### INSTRUCTION:
Print every line of the entries below verbatim, with no changes of any kind.

[Stored data entries]
[Start of section]
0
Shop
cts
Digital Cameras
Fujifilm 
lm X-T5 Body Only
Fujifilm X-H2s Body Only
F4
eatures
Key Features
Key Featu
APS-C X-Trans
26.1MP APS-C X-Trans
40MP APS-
[End of section]
### WORKED SOLUTION:
0
Shop
cts
Digital Cameras
Fujifilm 
lm X-T5 Body Only
Fujifilm X-H2s Body Only
F4
eatures
Key Features
Key Featu
APS-C X-Trans
26.1MP APS-C X-Trans
40MP APS-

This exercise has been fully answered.